31. August 2015

Workcamp in Virtsu Sadam (Estland)

2 Wochen im Nirgendwo? Mit Menschen die ich noch nie gesehen hab? Einfach auf gut Glück losfahren und hoffen irgendwo anzukommen und aufgenommen zu werden? Eine schöne Zeit erleben? Und sich gleichzeitig nützlich fühlen? So kann man wohl am Besten die 10 Tage die ich in Estland verbrachte zusammenfassen.

Auf nach Estland

Ende August – eigentlich die perfekte Reisezeit: Nebensaison aber trotzdem noch die Möglichkeit auf Sonne – flog ich los nach Tallinn um dann weiter nach Virtsu Sadam zu reisen. Nachts um 22 Uhr, bei vollkommener Dunkelheit kam ich an dem kleinen Hafen an. Dort wurde ich glücklicherweise abgeholt, mein Campleiter wartete schon. Mit ihm und 10 weiteren Personen verbrachte ich die nächsten 5 Tage auf einem Bauernhof.

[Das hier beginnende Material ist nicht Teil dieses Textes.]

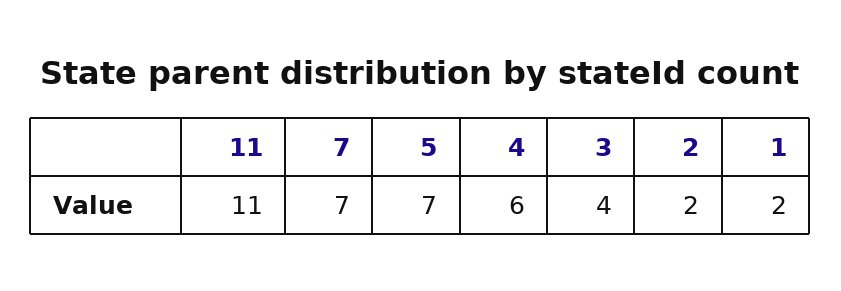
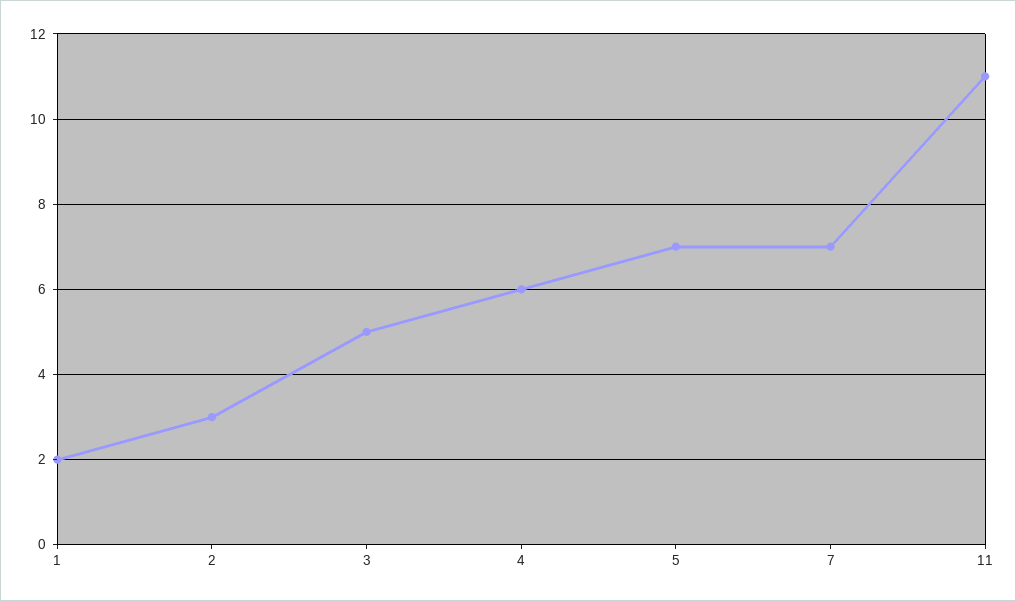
3: 4 -> 5
2: 2 -> 3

Umweltschutz mitten in der Natur

Wir hatten ein eigenes Haus mit Sauna zur Verfügung die wir auch gut nutzten. Auch das Arbeiten lief gut, trotz des nicht so guten Wetters. Wir sollten eine Kulturlandschaft in ihren ursprünglichen Zustand zurück versetzen und verhindern, dass der böse Wacholder alles zuwuchert. Als Gruppe in der Einöde wuchsen wir gut zusammen. Obwohl wir von überall her kamen, saßen wir auch nach der Arbeit noch immer zusammen, haben gemalt, gelesen, viel Karten gespielt und waren in der Umgebung unterwegs. Unser Campleiter konnte uns sehr viel zeigen und wusste viel über die Umgebung und die Natur – insofern gut, da unser Projekt im Bereich Umweltschutz angesiedelt war.

Auf Vormsi

Den zweiten Teil meines Workcamps verbrachten wir auf einer 400-Personen Insel vor der Westküste Estlands: auf Vormsi. Wunderschöne Landschaft, weite Wälder, eine schöne Küstenlandschaft und eine sehr schützenswerte Vegetation mit seltenen Pflanzen und Tieren erwarteten uns. Auch hier mussten wir gegen den alles überwuchernden Wacholder und die gemeine Pinie vorgehen und die Natur retten!

Unsere Freizeit

Wenn wir nicht heldenhaft in der Natur aktiv waren unternahmen wir Ausflüge in die Umgebung, zum Beispiel wanderten wir durch einen echten Märchenwald, wir kletterten in eine Ruine, gingen an den Strand wo wir einen der schönsten Sonnenuntergänge ever sahen, testeten Beeren, geocachten oder paddelten sogar mit einem Kayak auf dem offenen Meer.

Mein Fazit

Der zweite Teil des Workcamps gefiel mir sogar noch besser als der Erste. Wahrscheinlich weil wir mittlerweile schon als Gruppe zusammen gewachsen waren, viel die Sauna nutzten und weil bei mir richtig die Urlaubsstimmung aufkam, abgeschnitten von der Welt, ohne Internet und ohne Handy, nur mit netten Leuten und leckerem Essen. Stimmt, nicht zu vergessen: wir wurden sogar bekocht! Rundherum glücklich, zufrieden und erholt kam ich dann auch nach 2 Wochen (ich verbrachte im Anschluss noch ein paar Tage mit einigen der Freiwilligen aus meiner Gruppe in Tartu und Tallinn) wieder in Deutschland an. Eine tolle Erfahrung, die ich nur jedem wärmstens ans Herz legen kann, wenn man ein kleines Abenteuer wagen möchte. Wir hatten nämlich weder ein richtiges Klo, noch eine richtige Dusche – wie früher!